The Net-Zero Narrative Is Riddled With Holes

Courtesy of ZeroHedge View original post here.

Authored by Irina Slav via OilPrice.com,

When the International Energy Agency released its Roadmap to Net Zero report, OPEC slammed it as “destabilizing.”

Russia said the IEA’s plan could push oil to $200 per barrel. Even the IEA itself said the targets in the roadmap were going to be challenging. And yet, the people who will foot the bill for the energy transition are being told nothing about challenges. Bjorn Lomborg, environmentalist and president of the Copenhagen Consensus, recently addressed this discrepancy between the public narrative and the realities of the energy transition in this article for the Financial Post. In it, Lomborg noted the paradoxical claims that, on the one hand, net-zero will be the most challenging thing humankind has ever had to do (per IEA) and, on the other, “No one is being asked for a sacrifice” (per John Kerry, President Biden’s climate envoy).

“George Orwell called this willingness to espouse contradictory claims doublethink,” Lomborg noted in his article, adding that

“It is politically expedient and gets climate-alarmed politicians reelected. But if we want to fix climate change, we need honesty. Currently promised climate policies will be incredibly expensive.”

The cost of the transition is one area that proponents of fast-tracking net-zero plans are shy about discussing. There is, for example, a lot of reporting on the cost declines in solar and wind technology, but there is little about solar and wind waste, which is turning into a problem already.

A recent article in the Harvard Business Review addressed this problem bluntly. The essence of the problem is that official reports about solar power deployment—and consequent waste—are based on the assumption that all panels now in operation will live through the end of their productive lives, which is not the case in reality, the authors note.

The International Renewable Energy Agency, for instance, admits that large amounts of solar panel waste could be generated in a decade but, the authors of the HBR article write, these large amounts of waste will, in fact, be generated much sooner because people are being actively encouraged to swap their old panels for new, more efficient ones. Most solar panels, in other words, will not live through the end of their productive lives.

Waste is only one cost aspect of the energy transition that doesn’t get talked about much. There is also the issue of critical minerals that are used in EV batteries and that are going to become a lot more expensive than they are now because of the projected massive demand increase resulting from the push to replace ICE vehicles with electric ones.

There are already warnings that lithium supply is about to tighten further because of insufficient investment in new output. This will push the price of the battery metal even higher. This means EV batteries will become more expensive and, consequently, EVs, too, will cost more. Following the course governments have been following so far with regard to EVs, more expensive EVs will mean more subsidies for their potential buyers. More subsidies, for their part, would eventually mean higher taxes for everyone in the respective country because that’s where the money for subsidies comes from.

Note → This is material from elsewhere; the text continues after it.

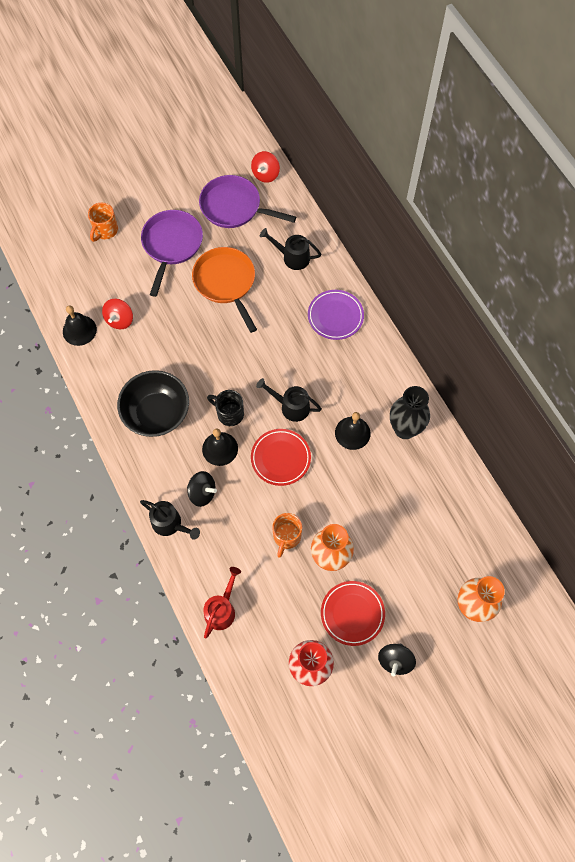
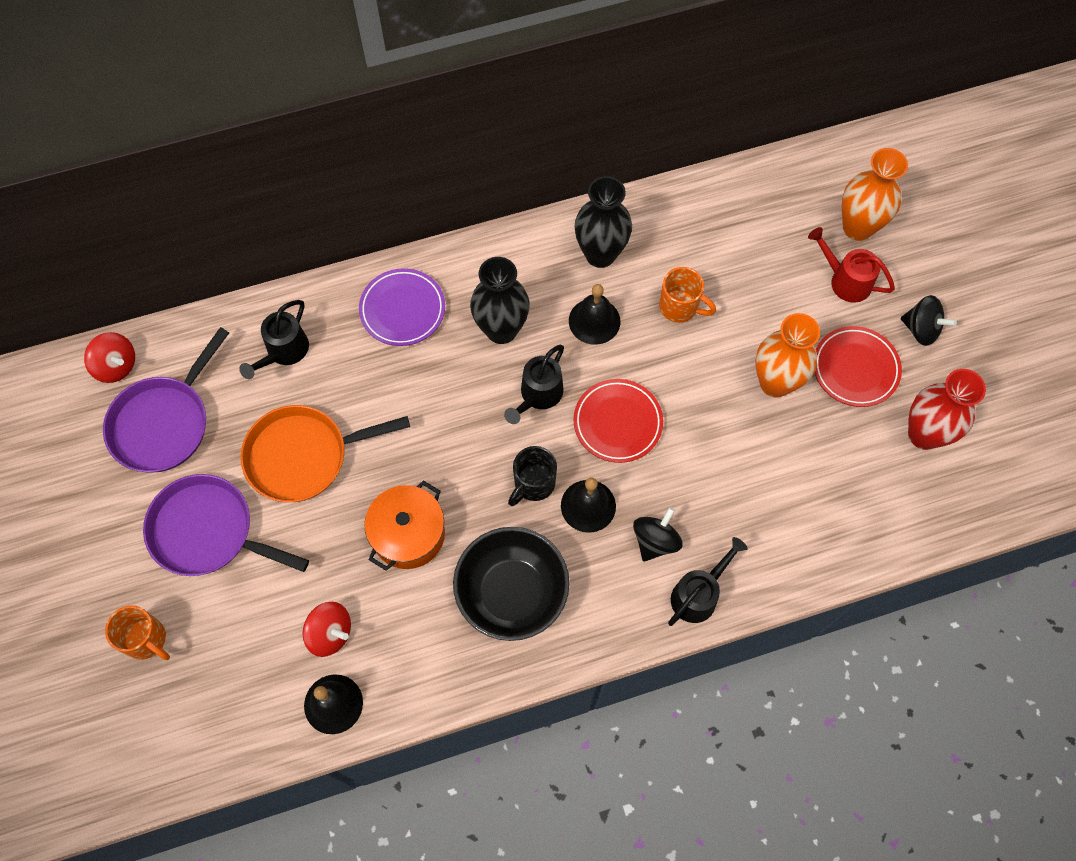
camera: 80 degrees left, 0 degrees up
(185, 349) = (408, 534): none -> orange pot
(222, 609) = (834, 537): red watering can -> red watering can (845, 280)
(286, 537) = (738, 434): orange mug -> orange mug (680, 307)
(333, 377) = (501, 330): none -> black vase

There are plenty of examples of the sacrifices that, according to John Kerry, we won’t need to make, and paying more for energy is only one of them. A more serious sacrifice that does get mentioned occasionally is energy consumption. While some net-zero plans talk about growing energy demand and satisfying it, this is not the case with the IEA report and a few others addressing the topic.

Indeed, the easiest way to reduce our dependence on fossil fuels is to use less of them. This is also true of all energy. The less energy we use, the better it is for the environment. But is it actually possible to somehow convince people to use less energy? Hardly, unless you force them to use less energy, and this is a risky course of action that costs votes to politicians.

What, then, are we to do? According to Lomborg, we need to talk about the challenges of climate change honestly, beginning with the fact that the damages anthropogenic climate change has caused the planet so far are not as dramatic as some computer models suggest. He gives us an example media reports that the 2020 Atlantic hurricane season was the worst in history. Actual data shows that it wasn’t, but this did not get reported.

Honesty is certainly a good start, although it has its own cost and, for politicians, this cost will be high, which is why an honest discussion of climate change is unlikely. Setting more realistic emission goals would be a good step, too. This is also as unlikely as an honest discussion. Lofty goals draw in environmentally conscious—and deeply concerned by media reports—voters.

Realistic goals don’t bring in the votes.